> WORK INSTRUCTIONS: State the number of lines in the following material that contain the string "protein", and nothing else.

[[ RAW DATA open ]]

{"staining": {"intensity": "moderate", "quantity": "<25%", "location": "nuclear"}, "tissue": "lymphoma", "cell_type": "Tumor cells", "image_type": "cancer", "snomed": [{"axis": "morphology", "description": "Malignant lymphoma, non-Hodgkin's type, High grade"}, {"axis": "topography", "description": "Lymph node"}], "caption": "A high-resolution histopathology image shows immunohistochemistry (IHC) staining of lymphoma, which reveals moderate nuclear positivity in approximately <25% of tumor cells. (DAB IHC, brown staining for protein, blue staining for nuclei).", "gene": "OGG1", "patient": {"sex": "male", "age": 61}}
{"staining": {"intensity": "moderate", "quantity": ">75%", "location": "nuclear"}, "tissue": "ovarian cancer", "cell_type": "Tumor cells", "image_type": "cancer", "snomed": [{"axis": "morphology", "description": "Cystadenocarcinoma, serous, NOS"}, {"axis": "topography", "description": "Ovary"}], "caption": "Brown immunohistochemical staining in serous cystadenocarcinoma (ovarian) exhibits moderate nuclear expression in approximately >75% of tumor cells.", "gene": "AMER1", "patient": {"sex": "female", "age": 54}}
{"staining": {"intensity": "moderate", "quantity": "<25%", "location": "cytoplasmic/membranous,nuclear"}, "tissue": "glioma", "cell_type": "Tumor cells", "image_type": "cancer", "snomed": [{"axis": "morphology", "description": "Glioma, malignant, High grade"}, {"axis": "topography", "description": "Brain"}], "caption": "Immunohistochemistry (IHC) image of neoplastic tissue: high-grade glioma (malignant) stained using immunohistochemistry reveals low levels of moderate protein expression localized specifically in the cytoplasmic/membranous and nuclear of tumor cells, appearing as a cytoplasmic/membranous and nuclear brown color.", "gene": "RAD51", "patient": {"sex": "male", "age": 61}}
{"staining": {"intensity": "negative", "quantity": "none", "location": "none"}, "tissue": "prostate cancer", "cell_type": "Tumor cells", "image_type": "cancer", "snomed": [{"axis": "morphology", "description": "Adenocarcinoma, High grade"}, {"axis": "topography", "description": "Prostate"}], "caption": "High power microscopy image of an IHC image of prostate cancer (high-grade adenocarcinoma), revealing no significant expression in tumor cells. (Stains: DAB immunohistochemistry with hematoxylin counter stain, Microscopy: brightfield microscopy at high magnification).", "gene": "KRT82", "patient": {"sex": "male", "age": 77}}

[[ RAW DATA closed ]]

> RESPONSE FOR THIS EXERCISE: 2